I exhale hard, rub a hand over my face, and drop my head back against the seat. Because the truth is, I’m already too far gone. And no amount of telling myself to stay away is going to change the fact that I want her anyway.
CHAPTER 12
Hailey
The problem with romantic Christmas movies is that they trick your nervous system into thinking everything is going to work out because it’s wrapped in bows and Tiffany blue wrapping paper.
Snow is falling in high-def on my TV, some perfectly blow-dried heroine is about to reconcile with the lumberjack mayor, and I am… half-asleep on my couch in a hoodie and fuzzy socks, surrounded by leftover take-out containers and the scent of my favorite seasonal evergreen candle.
I blink slowly, tipping my head back against the cushion. I’m just starting to drift when the knock comes. My eyes fly open and I stare off, trying to figure out if the sound came from the movie or if someone is actually at my door.
Then another loud, hard, sharp knock vibrates the door. My eyes fly open even wider and my heart skids to what feels like a complete stop. Nobody just shows up at eleven-something at night unless it’s bad and nobody even knows me in this city.
Oh God, what if there was an accident back home and it’s the cops coming to tell me my entire family died!
I shove the blanket off, stumble to the door, and peek through the peephole. “Wait, that’s not…” I rub my eyes andlook again. No, it very much is him. Cole. My stomach does an Olympic-level flip.
He’s placed one hand on either side of my doorframe like he needed to stop himself from pacing. His head is hanging down slightly between his shoulder blades. I take a deep breath, bracing myself for whatever he’s about to say, and open the door.
“I might be a lot of things,” he says without even a hello, voice low and rough, “and I am an asshole through and through. I’ll give you that, but I’m not a fucking cheater.”
I just… blink. “Okay,” I say, because what else do you say to that at eleven thirty at night in your Rudolph socks?

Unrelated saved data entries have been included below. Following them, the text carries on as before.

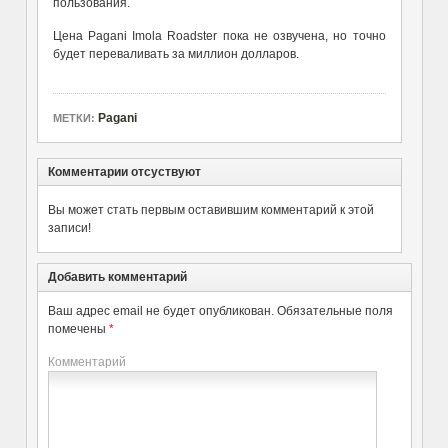
пользования.
Цена Pagani Imola Roadster пока не озвучена, но точно
будет переваливать за миллион долларов.
Pagani
МЕТКИ:
Комментарии отсуствуют
Вы может стать первым оставившим комментарий к этой
записи!
Добавить комментарий
Ваш адрес email не будет опубликован.
Обязательные поля
помечены
*
Комментарий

He exhales like he’s been holding it since the market, shouldering past me gently and nudging the door shut with his boot. I let him, because honestly? I’m too stunned to do anything else.
He paces once in my tiny living room, scrubbing a hand over the back of his neck. “That woman at the coffee shop? Mercedes.” He looks at me, eyes spearing mine. “She’s my project manager. Her husband, Eli, works for me. He’s a damn good friend and I would never disrespect him like that. She and I were having a meeting, and she wanted to pick my brain about a watch she has her eye on for Eli for Christmas.”
The words land heavy and fast as I try to process it all. “Oh.” Suddenly, I feel like a complete ass for the way I behaved earlier tonight.
“Yeah. ‘Oh.’” His mouth ticks, humorless.
I fold my arms over my chest, mostly because I’m braless. “Why are you telling me this?”
“Because it pissed me off that you’d think I’d do that,” he snaps, then reins it in, pinching the bridge of his nose. “And because—” He steps in closer. “Because it mattered to you.”
My laugh comes out thin. “Actually, it doesn’t matter to me who you kiss or fuck, Cole. You made it pretty clear you didn’t want it to be me.”
“I lied,” he says, lunging toward me like a wild animal that’s finally caught its prey. “I’ve been lying since the second you opened that damn apartment door.”
My pulse roars in my ears. I tip my head up to him. “Then what do you want?”
He doesn’t answer with words.
He just grabs me, his big hands at my waist, pulling me into that hard body like he’s been starving for it. Then his mouth crashes down on mine and it’s nothing like the elevator.
It’s hotter and sexier and so damn hungry it feels like this man is pouring his soul into me. It’s him kissing me like he came all the way over here at midnight in the snow just to do this.
His mouth devours mine one slow, languid kiss at a time. His hands slide up my sides, rough and desperate, and I can’t decide if I want to shove him away or pull him closer.
“Cole,” I whisper against his lips, but it comes out more like a plea.
He pulls back just enough to look at me, breathing hard. “I don’t care if you believe a damn word I say.” His voice is gravel and regret. “But believe this, I can’t stop thinking about you.”
I blink up at him, trying to get air back into my lungs. “You can’t just show up here, say that, and expect me to?—”
He closes the distance again, his hands finding the hem of my hoodie, thumbs brushing the sliver of bare skin at my waist. “Expect you to what?” His tone is low, coaxing, dangerous. “Forgive me? Hate me? Let me touch you?”
My breath stutters. “All of the above.”